As is the case with so many people, Mr. Bracey has correctly identified some errors made by the right, but he has failed to see beyond those mistakes and ask why. Why are they so angry? What has pushed them to this point? If both sides would relax the rhetoric and engage in conversation, perhaps reasonable solutions could be found.
Dale City, Va.
To the Editor:
My question to both Gerald W. Bracey and Chester E. Finn Jr. is (Commentary, Jan 25, 1995): Isn't the education of our youth too important to the fate of the nation to get bogged down in partisan political attacks?
Mr. Bracey spices his editorial with ad hominem attacks on individuals he has debated (or would probably like to): " ... they have no intention of letting facts alter their opinions" and "the ideologues use them [data] deceitfully," and "the narrow conceits of the political right." He seems strangely proud of the "data" that he says show American youths are "close to average" in science and "mostly close to average" in mathematics compared with youths in the rest of the world. (What happened to the national education goal of "first in the world in math and science" just five years from now?)

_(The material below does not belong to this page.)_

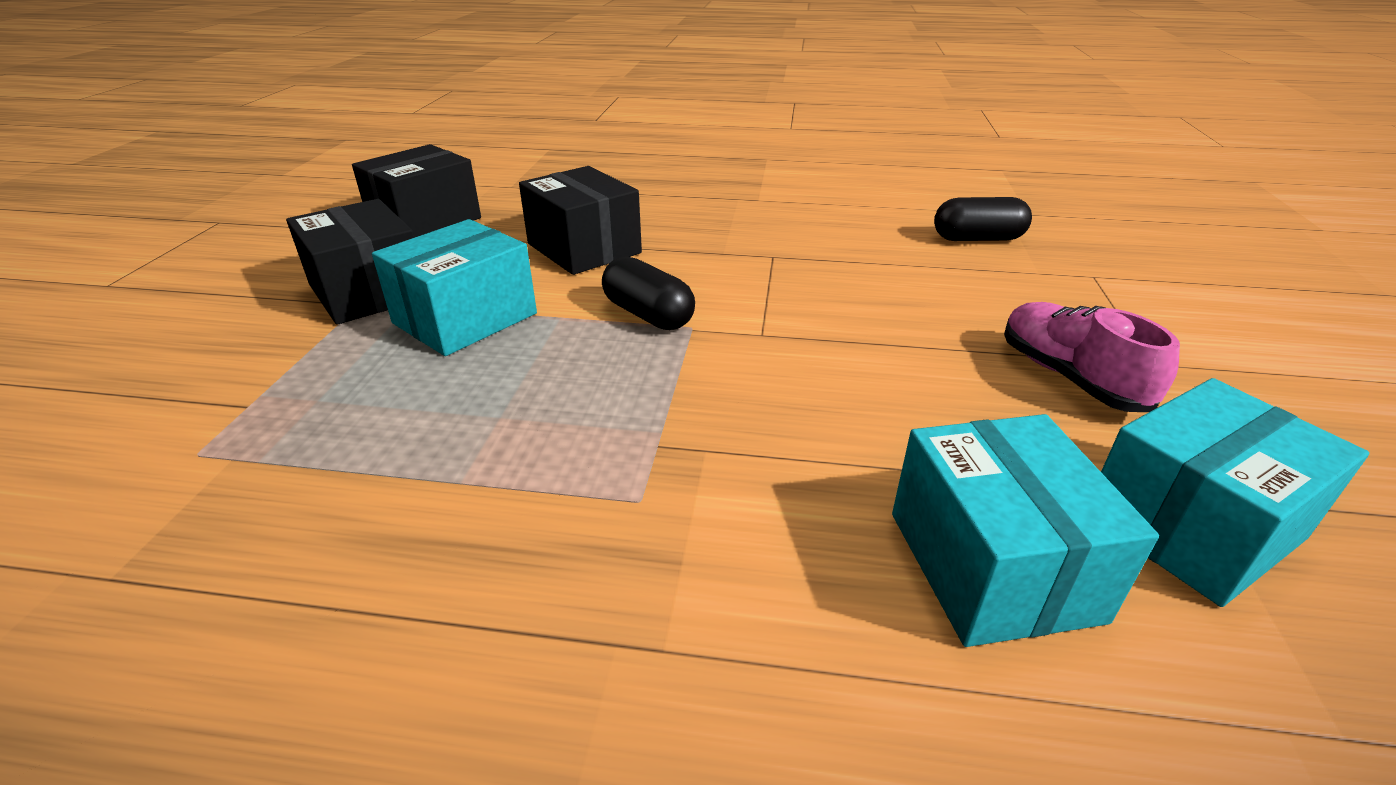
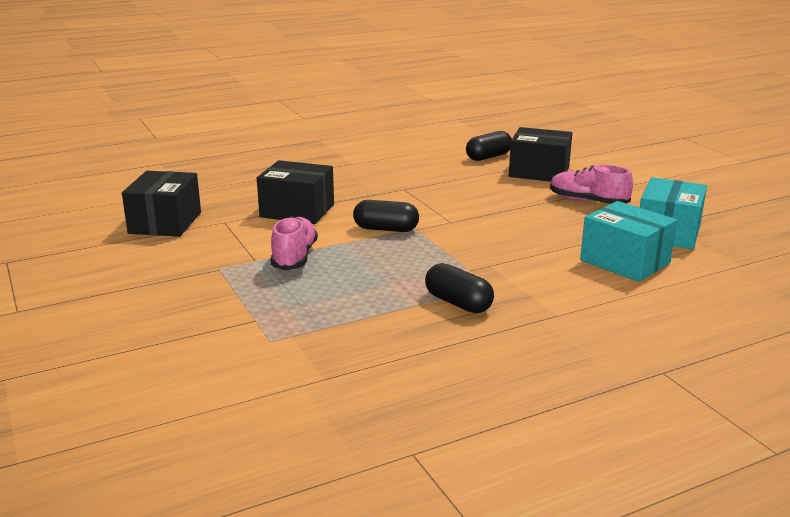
camera: 35 degrees left, 10 degrees down
black box [286,199,414,325] -> black box moved to [509,127,572,182]
turquoise box [372,219,537,356] -> pink shoe [270,216,318,270]
none -> black capsule [425,263,494,313]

Mr. Finn likewise resorts to a political attack on the "left-wing agenda" of "the Clintonites and their Congressional followers." While usefully pointing out that unequal results should not be presumed to necessarily mean discrimination, he fails to appreciate that unequivalent test populations for the National Assessment of Educational Progress can lead to misleading conclusions about the state of educational progress.
But perhaps the real problem is that you chose to let two commentators write about "Education Politics" in the first place.